At that same time, a friend who was living out in Victoria, British Columbia encouraged him to fly out for a visit and experience the exciting new coffee culture that was emerging.

“I saw them all roasting specialty coffee, and all the little shops and I said, ‘I’d love to do this back home with my bed & breakfast.”

After some research, Rutgers purchased a commercial grade Diedrich Roaster, obtained his roasting certification, and began creating a variety of roasts. The 14th Coffee Co. officially opened in June 2017.

“I love coffee. It’s always been a part of my get-togethers with friends and family,” he says. “I would try different roasts from around Canada and I really enjoyed it. The natural next step for me was roasting my own.”

The 14th Coffee Co. offers a variety of specialty roasts including their House Dark Roast, Caza Espresso, and Essex Medium. They also currently feature a single origin light Brazil, cold brew, and a popular decaf blend. All are specialty grade, with many that meet organic and fair trade standards.

The tour aspect of the business launched just over a year ago. During the experience, Rutgers and his head roaster Nathan Flood walk guests through the art of creating, explaining the various roasting methods while they sip on their fresh creations.

“It’s more of a cultural tasting experience than a traditional cupping,” says Rutgers. “We do three roasts: a French press dark with croissant, a Dutch style medium pour over with stroopwafel, and an affogato (espresso poured over ice cream.)”

The experience also includes a light meal and a tour of the grounds, where guests can take photos amid the barn, greenhouse, and gardens.
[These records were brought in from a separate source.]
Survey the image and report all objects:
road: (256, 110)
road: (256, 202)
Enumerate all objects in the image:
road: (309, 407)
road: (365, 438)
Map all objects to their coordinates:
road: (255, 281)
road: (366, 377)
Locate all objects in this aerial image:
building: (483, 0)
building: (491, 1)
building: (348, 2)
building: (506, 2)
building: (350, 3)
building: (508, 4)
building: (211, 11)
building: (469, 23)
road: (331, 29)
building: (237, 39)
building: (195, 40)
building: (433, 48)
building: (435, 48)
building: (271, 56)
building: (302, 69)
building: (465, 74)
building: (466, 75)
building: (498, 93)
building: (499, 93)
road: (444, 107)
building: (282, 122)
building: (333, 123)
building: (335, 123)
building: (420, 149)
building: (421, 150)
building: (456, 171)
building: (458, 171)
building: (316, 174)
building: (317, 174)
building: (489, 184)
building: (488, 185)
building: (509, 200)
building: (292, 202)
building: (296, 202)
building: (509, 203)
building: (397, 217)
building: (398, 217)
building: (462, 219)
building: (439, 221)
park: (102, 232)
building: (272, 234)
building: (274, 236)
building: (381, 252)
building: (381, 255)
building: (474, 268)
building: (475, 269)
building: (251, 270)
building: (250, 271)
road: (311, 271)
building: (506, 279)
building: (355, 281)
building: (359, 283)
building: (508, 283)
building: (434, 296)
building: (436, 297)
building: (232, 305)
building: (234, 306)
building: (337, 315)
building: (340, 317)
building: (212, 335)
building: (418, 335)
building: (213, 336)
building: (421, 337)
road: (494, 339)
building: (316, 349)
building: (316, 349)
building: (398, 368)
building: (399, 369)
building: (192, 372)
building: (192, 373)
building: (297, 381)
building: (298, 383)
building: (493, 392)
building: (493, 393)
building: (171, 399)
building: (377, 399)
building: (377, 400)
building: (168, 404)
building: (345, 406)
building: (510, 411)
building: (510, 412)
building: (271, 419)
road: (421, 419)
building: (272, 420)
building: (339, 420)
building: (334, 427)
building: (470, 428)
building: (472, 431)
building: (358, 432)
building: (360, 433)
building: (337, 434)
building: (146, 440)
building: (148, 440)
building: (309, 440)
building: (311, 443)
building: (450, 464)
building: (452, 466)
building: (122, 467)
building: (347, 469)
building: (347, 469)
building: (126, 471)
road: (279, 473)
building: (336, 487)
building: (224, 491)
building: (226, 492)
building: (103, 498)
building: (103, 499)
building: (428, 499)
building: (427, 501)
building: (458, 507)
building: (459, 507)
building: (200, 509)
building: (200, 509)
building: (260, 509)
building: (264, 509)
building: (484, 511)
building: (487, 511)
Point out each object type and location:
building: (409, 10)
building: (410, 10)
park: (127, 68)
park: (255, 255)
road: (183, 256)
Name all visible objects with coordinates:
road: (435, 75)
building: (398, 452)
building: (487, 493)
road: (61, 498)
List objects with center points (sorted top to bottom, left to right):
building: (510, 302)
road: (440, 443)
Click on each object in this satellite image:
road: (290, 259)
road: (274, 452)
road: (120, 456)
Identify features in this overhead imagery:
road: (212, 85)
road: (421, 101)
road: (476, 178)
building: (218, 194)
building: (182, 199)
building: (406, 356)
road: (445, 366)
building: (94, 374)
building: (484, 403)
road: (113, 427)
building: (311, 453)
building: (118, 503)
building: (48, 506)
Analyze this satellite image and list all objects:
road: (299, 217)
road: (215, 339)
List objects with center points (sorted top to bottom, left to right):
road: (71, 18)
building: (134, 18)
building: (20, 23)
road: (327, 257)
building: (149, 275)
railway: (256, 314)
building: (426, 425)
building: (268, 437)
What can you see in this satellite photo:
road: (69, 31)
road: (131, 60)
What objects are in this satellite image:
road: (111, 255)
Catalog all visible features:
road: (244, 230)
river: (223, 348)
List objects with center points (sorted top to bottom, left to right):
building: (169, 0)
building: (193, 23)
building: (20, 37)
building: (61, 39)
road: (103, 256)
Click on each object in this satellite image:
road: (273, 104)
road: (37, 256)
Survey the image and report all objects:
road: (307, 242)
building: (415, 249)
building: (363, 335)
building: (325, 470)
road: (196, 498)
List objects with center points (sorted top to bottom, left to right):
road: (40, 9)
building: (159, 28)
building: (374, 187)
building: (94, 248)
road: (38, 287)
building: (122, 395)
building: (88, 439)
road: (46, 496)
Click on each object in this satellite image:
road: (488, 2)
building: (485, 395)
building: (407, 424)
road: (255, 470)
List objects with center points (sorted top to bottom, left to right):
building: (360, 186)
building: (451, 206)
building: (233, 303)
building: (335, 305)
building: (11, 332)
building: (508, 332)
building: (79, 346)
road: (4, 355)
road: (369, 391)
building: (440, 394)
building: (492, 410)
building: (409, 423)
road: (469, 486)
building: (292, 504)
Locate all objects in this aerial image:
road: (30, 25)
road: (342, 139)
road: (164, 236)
At the end of the tour, people leave with two pounds of coffee.

“We’re the only (coffee) experience in the area,” says Warren. “It’s been very well received. People love chatting with Nathan also; he’s a big part of the business and our guests really enjoy his company.”

Rutgers says roasting coffee is a labour of love and is proud to be part of Essex County’s blossoming coffee culture.

“We’re growing a lot actually,” Warren says of the local scene. “There are a lot of people drinking terrible coffee, and we’re all working to change that.”